South Korea Outraged by China’s Arrest of North Korean Defectors
South Korean human rights activists are outraged by China’s detention of dozens of North Korean defectors in recent weeks.
One hundred protesters gathered outside the Chinese embassy in Seoul to express their anger at the arrests, citing that once the defectors are deported back to North Korea they face imprisonment, torture and even death.
According to reports, the demonstrators held up banners which read: The Chinese government should stop pushing North Korean defectors toward the guillotine and Forced repatriation is a death sentence.
China has long maintained a policy of returning North Korean defectors to Pyongyang, although tens of thousands of North Koreans are believed to have slipped into mainland China over the years.

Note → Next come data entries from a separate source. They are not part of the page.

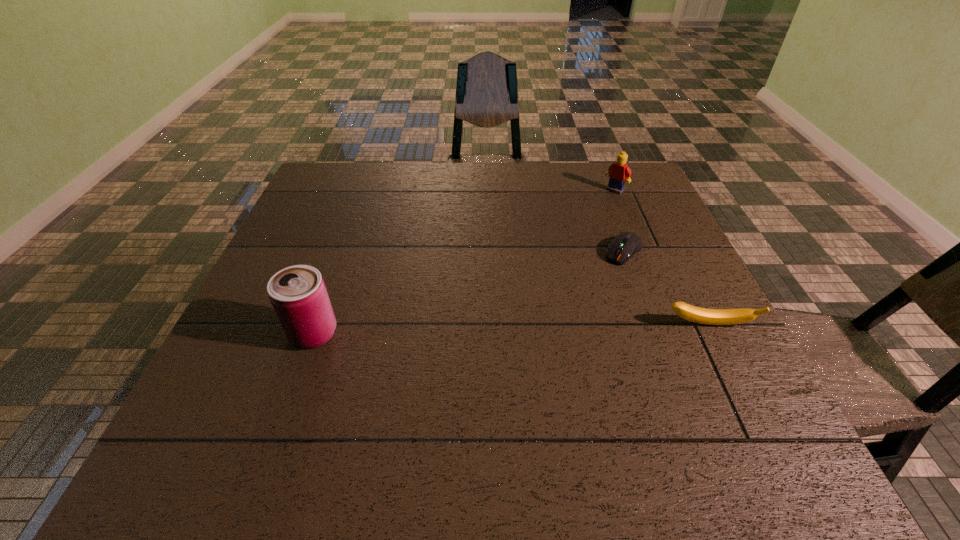
This screenshot has height=540, width=960. What are the coordinates of `the leftmost object` in the screenshot? It's located at (298, 294).

This screenshot has height=540, width=960. I want to click on can, so click(x=298, y=294).

This screenshot has height=540, width=960. Identify the location of banana. (688, 312).

Find the location of a particular element. This screenshot has height=540, width=960. the shortest object is located at coordinates (625, 245).

Locate an element on the screen. The image size is (960, 540). the second farthest object is located at coordinates (625, 245).

Locate an element on the screen. the second tallest object is located at coordinates (618, 171).

This screenshot has width=960, height=540. I want to click on Lego, so click(618, 171).

Find the location of `free space located 0.100m on the back of the can`. free space located 0.100m on the back of the can is located at coordinates (331, 284).

Where is `vacant space situated at the stem of the third tallest object`? vacant space situated at the stem of the third tallest object is located at coordinates (746, 399).

In order to click on free space located on the button of the computer equipment in this screenshot , I will do `click(605, 274)`.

The topic has taken on a particularly dangerous turn in recent months after the new leader of North Korea Kim Jong-un has reportedly vowed to take vengeance on defectors by killing three generations of their families.
Once these defectors are sent back, they will surely die. They will be tortured and publicly executed, said Kim Young-ja, secretary-general of the activist group Citizens' Alliance for North Korean Human Rights, according to the Los Angeles Times. We are trying to push the Chinese government to stop that from happening. Especially after Kim Jong Un’s strict ordinance last December, there's no escape from death.

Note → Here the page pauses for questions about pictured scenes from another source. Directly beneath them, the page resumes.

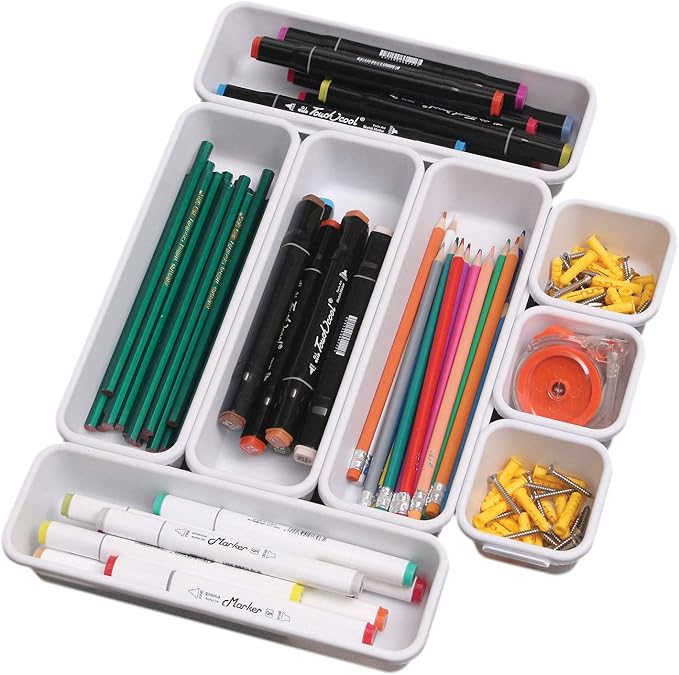
You are a GUI agent. You are given a task and a screenshot of the screen. Output one action in this format:
    pyautogui.click(x=<x>, y=<y>)
    Task: Click on the white bins
    The width and height of the screenshot is (679, 675).
    Given the screenshot: What is the action you would take?
    pyautogui.click(x=417, y=634), pyautogui.click(x=286, y=460), pyautogui.click(x=333, y=487), pyautogui.click(x=170, y=456), pyautogui.click(x=238, y=67), pyautogui.click(x=595, y=213), pyautogui.click(x=619, y=429), pyautogui.click(x=529, y=448)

The National Human Rights Commission of Korea reported that different groups of North Korean defectors were detained by Chinese officials. In the most recent incident, ten people were seized at a bus terminal in the Chinese city of Shenyang in the northeast.

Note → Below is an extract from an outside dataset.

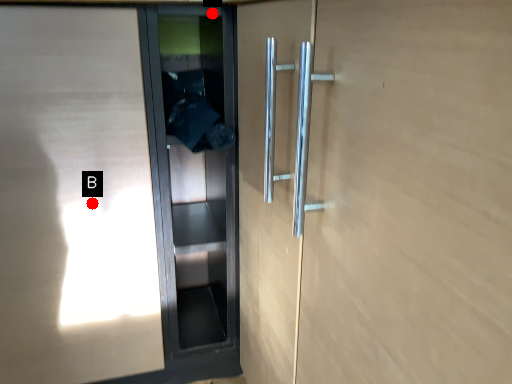
Question: Two points are circled on the image, labeled by A and B beside each circle. Which point is closer to the camera?

Choices:
 (A) A is closer
 (B) B is closer

Answer: (A)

Reportedly, some of these detainees were planning to journey to South Korea to reunite with family members already there.
Thousands of North Korean defectors are currently living in South Korea. The South Korean government said they are negotiating with Beijing officials to discuss the fate of the arrested defectors.
Our government has always had an interest in the defector problem, and we have been asking the Chinese government to handle the matter from a humanistic point of view, said Cho Byung-je, a spokesman for the South Korean Foreign Ministry in Seoul, in a statement.
Defectors should not be forcibly repatriated.